## Task details
The answer must be one number: the count of lines in the data below that include "Click".
[Opening Available data section]
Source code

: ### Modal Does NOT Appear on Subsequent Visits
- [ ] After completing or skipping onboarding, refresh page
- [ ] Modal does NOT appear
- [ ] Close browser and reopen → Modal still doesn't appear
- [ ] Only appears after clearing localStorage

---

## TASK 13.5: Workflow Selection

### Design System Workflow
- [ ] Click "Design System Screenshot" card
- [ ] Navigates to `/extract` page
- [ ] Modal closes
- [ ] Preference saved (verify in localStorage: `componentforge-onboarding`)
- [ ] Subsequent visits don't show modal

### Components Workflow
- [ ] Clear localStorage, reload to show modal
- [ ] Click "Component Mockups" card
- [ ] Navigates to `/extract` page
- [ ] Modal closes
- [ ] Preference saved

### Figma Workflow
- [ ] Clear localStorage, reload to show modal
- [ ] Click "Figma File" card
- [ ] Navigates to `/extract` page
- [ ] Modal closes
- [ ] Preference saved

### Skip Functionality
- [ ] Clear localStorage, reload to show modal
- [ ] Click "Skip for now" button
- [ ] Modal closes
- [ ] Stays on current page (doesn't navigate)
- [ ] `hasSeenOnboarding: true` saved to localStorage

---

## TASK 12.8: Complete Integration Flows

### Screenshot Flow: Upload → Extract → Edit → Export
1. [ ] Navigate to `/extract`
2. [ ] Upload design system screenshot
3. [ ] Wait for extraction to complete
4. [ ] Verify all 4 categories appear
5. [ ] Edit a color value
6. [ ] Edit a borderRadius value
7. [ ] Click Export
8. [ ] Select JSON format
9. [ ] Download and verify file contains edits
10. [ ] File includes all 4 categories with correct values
[Closing Available data section]
## Task solution
5